Right Here, Right Now
This is his era, no matter what people say. LeBron James took what the Spurs gave him, continuing his fantastic fourth quarter from game 6 with a 37 points, 12 rebounds performance, hitting big jumper after big jumper over Kawhi Leonard and Tim Duncan, not to mention hitting five three-pointers and going 8-of-8 from the line. Clutch, MVP, Champion, everything at once, and no longer any shred of doubt.
Super Nintendo Chalmers
How big was Mario Chalmers’ three pointer, beating the buzzer at the end of the third quarter? Huge. From 69-71 entering the fourth quarter, the Heat had a one point lead going in after a wild three from a player who finished with only 1-of-7 from beyond the arc, but did score 14 points, and his movement between amazing to abysmal happens in seconds, but turned out to be a positive factor once again in a big game.
Where Did He Come From?
Shane Battier opened his postgame press conference with The reports of my demise were premature… Battier was pretty much marked off the rotation for a big part of the conference final and the NBA finals themselves, but suddenly came back to life and confidence in game 6. He was even bigger (a Mike Miller moment as someone called it) in game 7, hitting six three pointers, providing the outside help each time LeBron James felt it got a little bit crowded in the paint.
No Points, But a Special Moment Nonetheless
Dwyane Wade didn’t care Tim Duncan was waiting in the paint. He forgot about his knees and went up for the dunk, and got blocked. LeBron James picked up the offensive rebound and got fouled, sinking another two points. Dwyane Wade finished with 23 points, most of them on mid range jumpers that were given to him all night. The Heat’s offense finally realized the way to play, what to take and what to pass on in game 7, but Wade, with his attitude and intensity on both ends of the floor, led them forward just as much as James’ three point shooting.
Everything went against Chris Bosh in game 7, including the officials calls, pinning at least two fouls on him that weren’t there. This reaction came after helping Tim Duncan cut the lead down to three with an and-1 basket, which had no actual contact from Bosh on the way, but didn’t stop the referees from calling the foul.
Tim Duncan at His Lowest
With the Miami Heat leading 90-88, Duncan made a move into the paint with Shane Battier guarding him, shooting a little half hook that he usually sinks. He missed, and Battier managed to deny Duncan the offensive rebound. This led to LeBron James hitting the biggest shot of his career, and the Spurs to finally realize it was over.
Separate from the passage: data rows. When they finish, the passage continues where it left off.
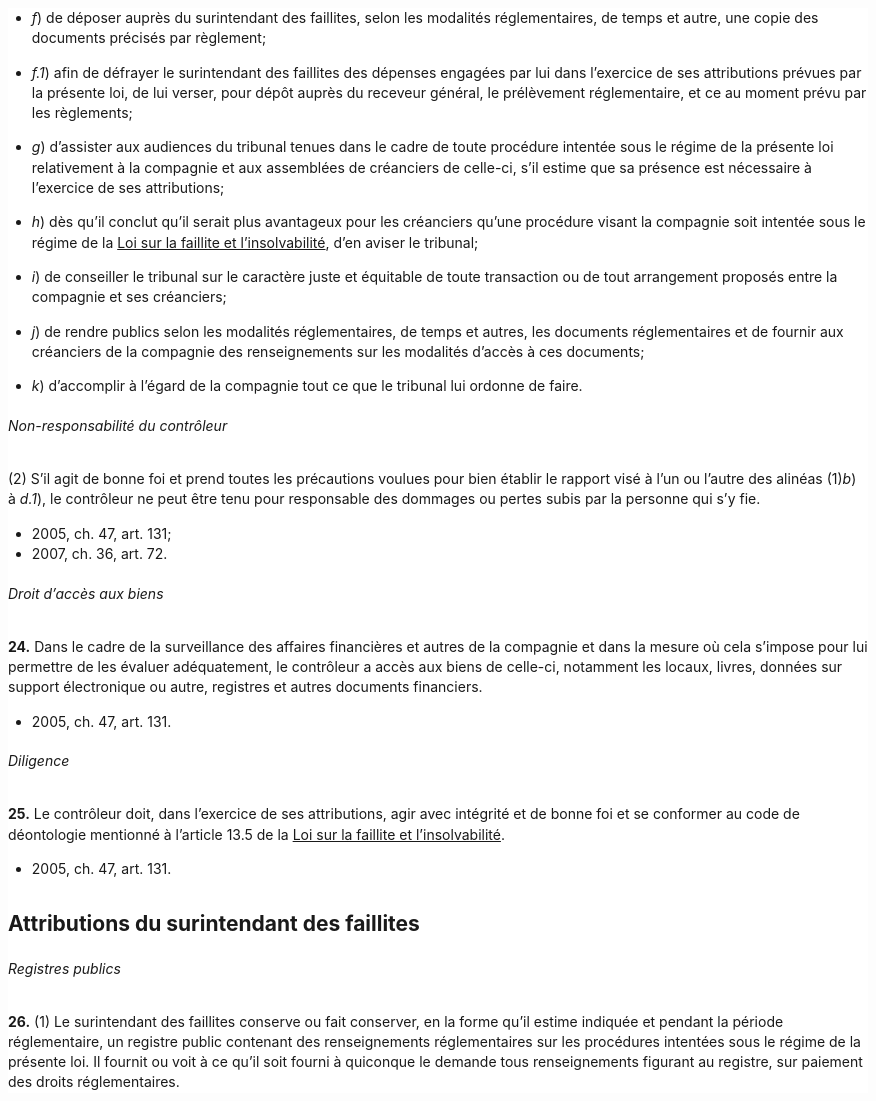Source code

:   * _f_) de déposer auprès du surintendant des faillites, selon les modalités réglementaires, de temps et autre, une copie des documents précisés par règlement;

  * _f.1_) afin de défrayer le surintendant des faillites des dépenses engagées par lui dans l’exercice de ses attributions prévues par la présente loi, de lui verser, pour dépôt auprès du receveur général, le prélèvement réglementaire, et ce au moment prévu par les règlements;

  * _g_) d’assister aux audiences du tribunal tenues dans le cadre de toute procédure intentée sous le régime de la présente loi relativement à la compagnie et aux assemblées de créanciers de celle-ci, s’il estime que sa présence est nécessaire à l’exercice de ses attributions;

  * _h_) dès qu’il conclut qu’il serait plus avantageux pour les créanciers qu’une procédure visant la compagnie soit intentée sous le régime de la [Loi sur la faillite et l’insolvabilité](/canada/fra/lois/B/B-3.md), d’en aviser le tribunal;

  * _i_) de conseiller le tribunal sur le caractère juste et équitable de toute transaction ou de tout arrangement proposés entre la compagnie et ses créanciers;

  * _j_) de rendre publics selon les modalités réglementaires, de temps et autres, les documents réglementaires et de fournir aux créanciers de la compagnie des renseignements sur les modalités d’accès à ces documents;

  * _k_) d’accomplir à l’égard de la compagnie tout ce que le tribunal lui ordonne de faire.

###### Non-responsabilité du contrôleur

(2) S’il agit de bonne foi et prend toutes les précautions voulues pour bien établir le rapport visé à l’un ou l’autre des alinéas (1)_b_) à _d.1_), le contrôleur ne peut être tenu pour responsable des dommages ou pertes subis par la personne qui s’y fie.

  * 2005, ch. 47, art. 131;
  * 2007, ch. 36, art. 72.

###### Droit d’accès aux biens

**24.** Dans le cadre de la surveillance des affaires financières et autres de la compagnie et dans la mesure où cela s’impose pour lui permettre de les évaluer adéquatement, le contrôleur a accès aux biens de celle-ci, notamment les locaux, livres, données sur support électronique ou autre, registres et autres documents financiers.

  * 2005, ch. 47, art. 131.

###### Diligence

**25.** Le contrôleur doit, dans l’exercice de ses attributions, agir avec intégrité et de bonne foi et se conformer au code de déontologie mentionné à l’article 13.5 de la [Loi sur la faillite et l’insolvabilité](/canada/fra/lois/B/B-3.md).

  * 2005, ch. 47, art. 131.

## Attributions du surintendant des faillites

###### Registres publics

**26.** (1) Le surintendant des faillites conserve ou fait conserver, en la forme qu’il estime indiquée et pendant la période réglementaire, un registre public contenant des renseignements réglementaires sur les procédures intentées sous le régime de la présente loi. Il fournit ou voit à ce qu’il soit fourni à quiconque le demande tous renseignements figurant au registre, sur paiement des droits réglementaires.
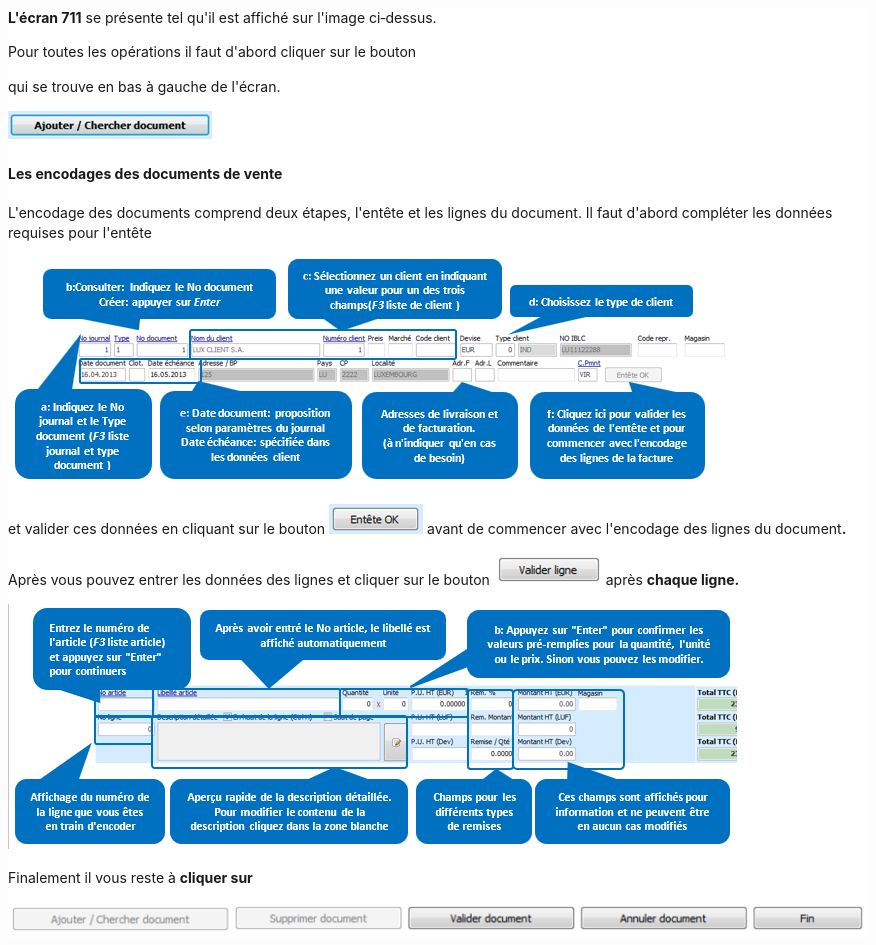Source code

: **L'écran 711** se présente tel qu'il est affiché sur l'image ci‐dessus.

Pour toutes les opérations il faut d'abord cliquer sur le bouton&#x20;

qui se trouve en bas à gauche de l'écran.&#x20;

![](<../.gitbook/assets/image (48).png>)

#### Les encodages des documents de vente

L'encodage des documents comprend deux étapes, l'entête et les lignes du document. Il faut d'abord compléter les données requises pour l'entête

![](<../.gitbook/assets/image (134).png>)

et valider ces données en cliquant sur le bouton  ![](<../.gitbook/assets/image (7).png>) avant de commencer avec l'encodage des lignes du documen&#x74;**.**

&#x20;Après vous pouvez entrer les données des lignes et cliquer sur le bouton  ![](<../.gitbook/assets/image (119).png>) après **chaque ligne.**

![](<../.gitbook/assets/image (91).png>)

Finalement il vous reste à **cliquer sur**

![](<../.gitbook/assets/image (122).png>)
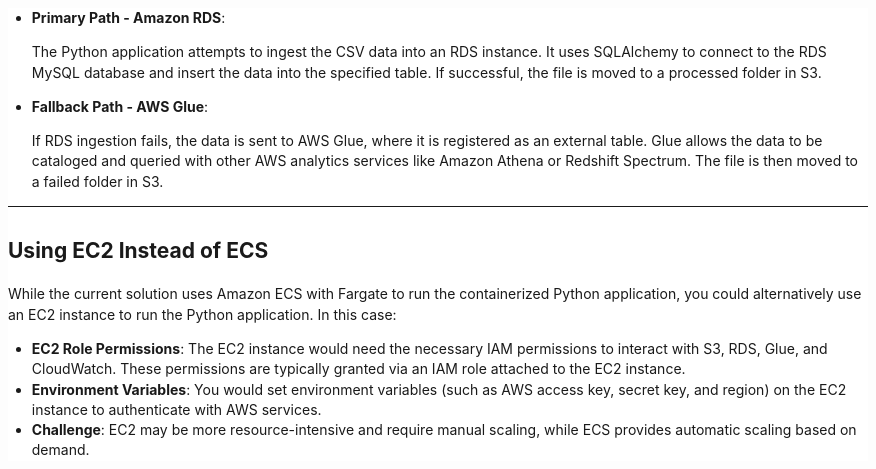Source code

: - **Primary Path - Amazon RDS**:
    
    The Python application attempts to ingest the CSV data into an RDS instance. It uses SQLAlchemy to connect to the RDS MySQL database and insert the data into the specified table. If successful, the file is moved to a processed folder in S3.
    
- **Fallback Path - AWS Glue**:
    
    If RDS ingestion fails, the data is sent to AWS Glue, where it is registered as an external table. Glue allows the data to be cataloged and queried with other AWS analytics services like Amazon Athena or Redshift Spectrum. The file is then moved to a failed folder in S3.
    

---

## Using EC2 Instead of ECS

While the current solution uses Amazon ECS with Fargate to run the containerized Python application, you could alternatively use an EC2 instance to run the Python application. In this case:

- **EC2 Role Permissions**: The EC2 instance would need the necessary IAM permissions to interact with S3, RDS, Glue, and CloudWatch. These permissions are typically granted via an IAM role attached to the EC2 instance.
- **Environment Variables**: You would set environment variables (such as AWS access key, secret key, and region) on the EC2 instance to authenticate with AWS services.
- **Challenge**: EC2 may be more resource-intensive and require manual scaling, while ECS provides automatic scaling based on demand.
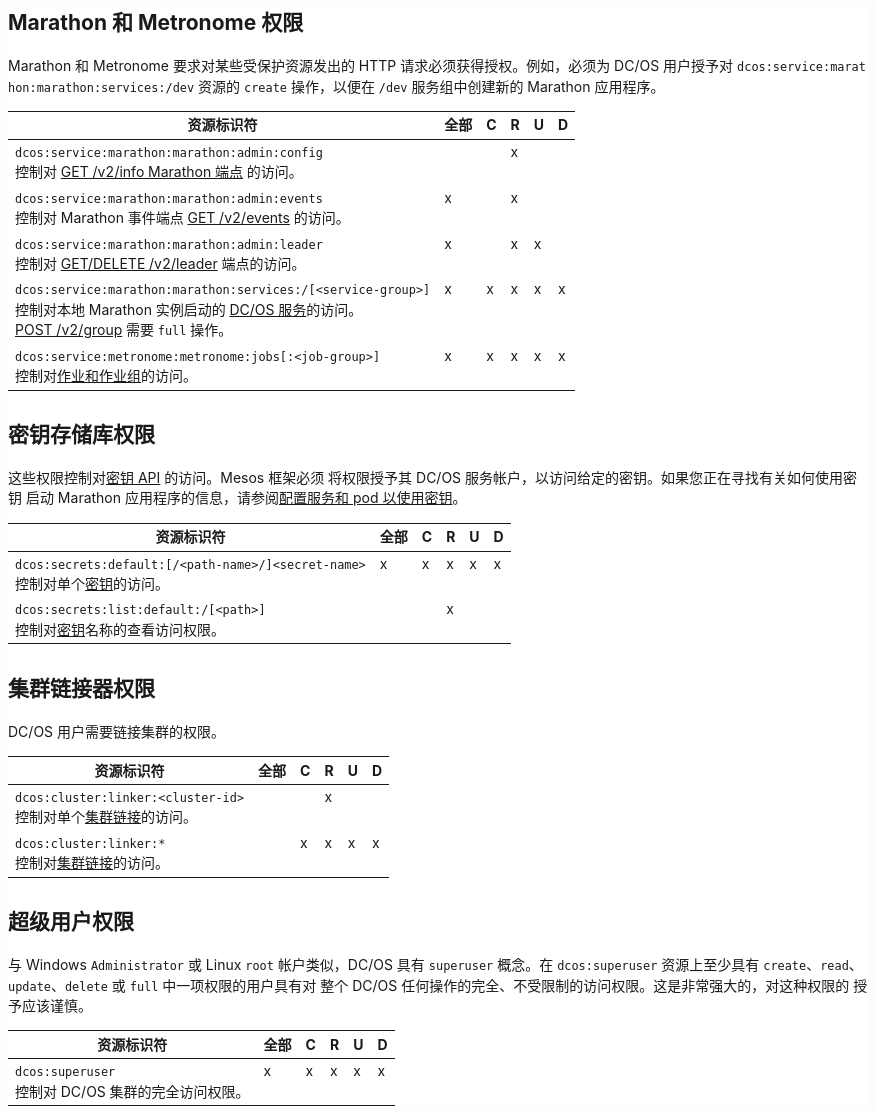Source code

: ## <a name="marathon-metronome"></a>Marathon 和 Metronome 权限

Marathon 和 Metronome 要求对某些受保护资源发出的 HTTP 请求必须获得授权。例如，必须为 DC/OS 用户授予对 `dcos:service:marathon:marathon:services:/dev` 资源的 `create` 操作，以便在 `/dev` 服务组中创建新的 Marathon 应用程序。

| 资源标识符 | 全部 | C | R | U | D |
|-----------------------------------------------------------------------------------------------------------------------------------------------------------------------------------------------------------------------------------------------------------------------------------|------|---|---|---|---|
| `dcos:service:marathon:marathon:admin:config`<br> 控制对 [GET /v2/info Marathon 端点](/cn/1.11/deploying-services/marathon-api/#/info) 的访问。| | | x | | |
| `dcos:service:marathon:marathon:admin:events` <br>控制对 Marathon 事件端点 [GET /v2/events](/cn/1.11/deploying-services/marathon-api/#/events) 的访问。| x | | x | | |
| `dcos:service:marathon:marathon:admin:leader` <br> 控制对 [GET/DELETE /v2/leader](/cn/1.11/deploying-services/marathon-api/#/leader) 端点的访问。| x | | x | x | |
| `dcos:service:marathon:marathon:services:/[<service-group>]` <br> 控制对本地 Marathon 实例启动的 [DC/OS 服务](/cn/1.11/deploying-services)的访问。<br> [POST /v2/group](/cn/1.11/deploying-services/marathon-api/#/groups) 需要 `full` 操作。| x | x | x | x | x |
| `dcos:service:metronome:metronome:jobs[:<job-group>]`<br> 控制对[作业和作业组](/cn/1.11/deploying-jobs/)的访问。| x | x | x | x | x |


## <a name="secrets"></a>密钥存储库权限

这些权限控制对[密钥 API](/cn/1.11/security/ent/secrets/secrets-api/) 的访问。Mesos 框架必须
将权限授予其 DC/OS 服务帐户，以访问给定的密钥。如果您正在寻找有关如何使用密钥
启动 Marathon 应用程序的信息，请参阅[配置服务和 pod 以使用密钥](/cn/1.11/security/ent/secrets/use-secrets/)。

| 资源标识符 | 全部 | C | R | U | D |
|-----------------------------------------------------------------------------------------------------------------------------------------------------------------------------------------------------------------------------------------------------------------------------------|------|---|---|---|---|
| `dcos:secrets:default:[/<path-name>/]<secret-name>`<br> 控制对单个[密钥](/cn/1.11/security/ent/secrets/)的访问。| x | x | x | x | x |
| `dcos:secrets:list:default:/[<path>]`<br> 控制对[密钥](/cn/1.11/security/ent/secrets/)名称的查看访问权限。| | | x | | |

## <a name="cluster-linker"></a> 集群链接器权限

DC/OS 用户需要链接集群的权限。

| 资源标识符 | 全部 | C | R | U | D |
|-----------------------------------------------------------------------------------------------------------------------------------------------------------------------------------------------------------------------------------------------------------------------------------|------|---|---|---|---|
| `dcos:cluster:linker:<cluster-id>`<br> 控制对单个[集群链接](/cn/1.11/administering-clusters/multiple-clusters/cluster-links/)的访问。| | | x | | |
| `dcos:cluster:linker:*`<br> 控制对[集群链接](/cn/1.11/administering-clusters/multiple-clusters/cluster-links/)的访问。| | x | x | x | x |


## <a name="superuser"></a>超级用户权限

与 Windows `Administrator` 或 Linux `root` 帐户类似，DC/OS 具有
`superuser` 概念。在 `dcos:superuser` 资源上至少具有 `create`、`read`、`update`、`delete` 或 `full` 中一项权限的用户具有对
整个 DC/OS 任何操作的完全、不受限制的访问权限。这是非常强大的，对这种权限的
授予应该谨慎。

| 资源标识符 | 全部 | C | R | U | D |
|-----------------------------------------------------------------------------------------------------------------------------------------------------------------------------------------------------------------------------------------------------------------------------------|------|---|---|---|---|
| `dcos:superuser`<br> 控制对 DC/OS 集群的完全访问权限。| x | x | x | x | x |
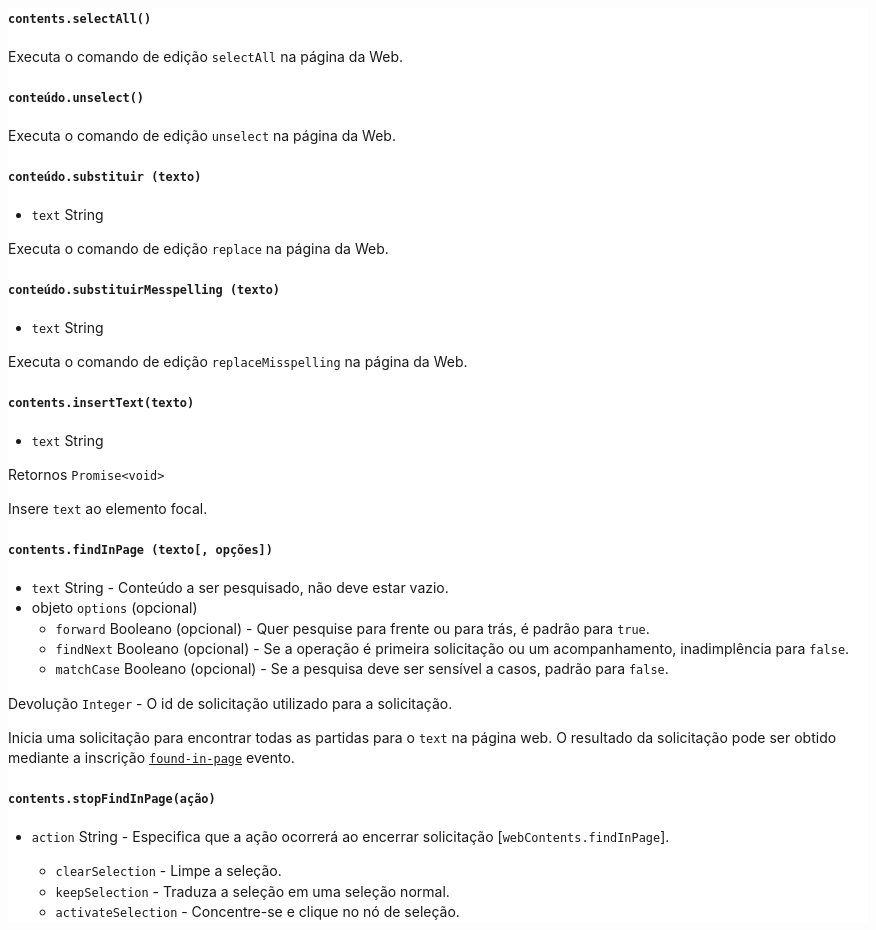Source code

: 

#### `contents.selectAll()`

Executa o comando de edição `selectAll` na página da Web.



#### `conteúdo.unselect()`

Executa o comando de edição `unselect` na página da Web.



#### `conteúdo.substituir (texto)`

* `text` String

Executa o comando de edição `replace` na página da Web.



#### `conteúdo.substituirMesspelling (texto)`

* `text` String

Executa o comando de edição `replaceMisspelling` na página da Web.



#### `contents.insertText(texto)`

* `text` String

Retornos `Promise<void>`

Insere `text` ao elemento focal.



#### `contents.findInPage (texto[, opções])`

* `text` String - Conteúdo a ser pesquisado, não deve estar vazio.
* objeto `options` (opcional) 
    * `forward` Booleano (opcional) - Quer pesquise para frente ou para trás, é padrão para `true`.
  * `findNext` Booleano (opcional) - Se a operação é primeira solicitação ou um acompanhamento, inadimplência para `false`.
  * `matchCase` Booleano (opcional) - Se a pesquisa deve ser sensível a casos, padrão para `false`.

Devolução `Integer` - O id de solicitação utilizado para a solicitação.

Inicia uma solicitação para encontrar todas as partidas para o `text` na página web. O resultado da solicitação pode ser obtido mediante a inscrição [`found-in-page`](web-contents.md#event-found-in-page) evento.



#### `contents.stopFindInPage(ação)`

* `action` String - Especifica que a ação ocorrerá ao encerrar solicitação [`webContents.findInPage`].
  
    * `clearSelection` - Limpe a seleção.
  * `keepSelection` - Traduza a seleção em uma seleção normal.
  * `activateSelection` - Concentre-se e clique no nó de seleção.


[keyboardevent]: https://developer.mozilla.org/en-US/docs/Web/API/KeyboardEvent
[keyboardevent]: https://developer.mozilla.org/en-US/docs/Web/API/KeyboardEvent
[keyboardevent]: https://developer.mozilla.org/en-US/docs/Web/API/KeyboardEvent
[keyboardevent]: https://developer.mozilla.org/en-US/docs/Web/API/KeyboardEvent
[keyboardevent]: https://developer.mozilla.org/en-US/docs/Web/API/KeyboardEvent
[keyboardevent]: https://developer.mozilla.org/en-US/docs/Web/API/KeyboardEvent
[keyboardevent]: https://developer.mozilla.org/en-US/docs/Web/API/KeyboardEvent
[keyboardevent]: https://developer.mozilla.org/en-US/docs/Web/API/KeyboardEvent
[event-emitter]: https://nodejs.org/api/events.html#events_class_eventemitter
[event-emitter]: https://nodejs.org/api/events.html#events_class_eventemitter
[SCA]: https://developer.mozilla.org/en-US/docs/Web/API/Web_Workers_API/Structured_clone_algorithm
[SCA]: https://developer.mozilla.org/en-US/docs/Web/API/Web_Workers_API/Structured_clone_algorithm
[`postMessage`]: https://developer.mozilla.org/en-US/docs/Web/API/Window/postMessage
Duncan was the best of the Spurs’ players during the game, but took the lost the hardest, blaming himself for the missed opportunity.
King of Miami
Wouldn’t you know it, but Dwyane Wade is now a three-time NBA champion, just like Tony Parker and Manu Ginobili, and one of the two players remaining from the team’s first NBA title in 2006. If his legacy and place among the game’s greatest needed something more for approval, a third title ring helps.
We couldn’t have done it without your help. Ginobili isn’t the Mr. Nice Guy some Spurs players seem like, and there was some bad blood and tension between him and James/Wade during the series, which Wade referred to after the game.
The Architect & The Video Analyst
Erik Spoelstra is no longer the head coach who is riding the coattails of supreme players. Pat Riley knew what he was doing when he made him the Heat’s head coach, keeping him around after losing in the 2011 NBA Finals, getting two title rings as a payment for his faith.
The Happiest Day of His Life
We’ve seen this before – LeBron James holding an NBA trophy with a finals MVP as well, completing an amazing, exhausting two year run, winning two titles, two MVPs, two regular season MVPs, not to mention the gold medal in the London Olympics. Hard to say anything against him now, even if the hate inside you for the man burns white hot.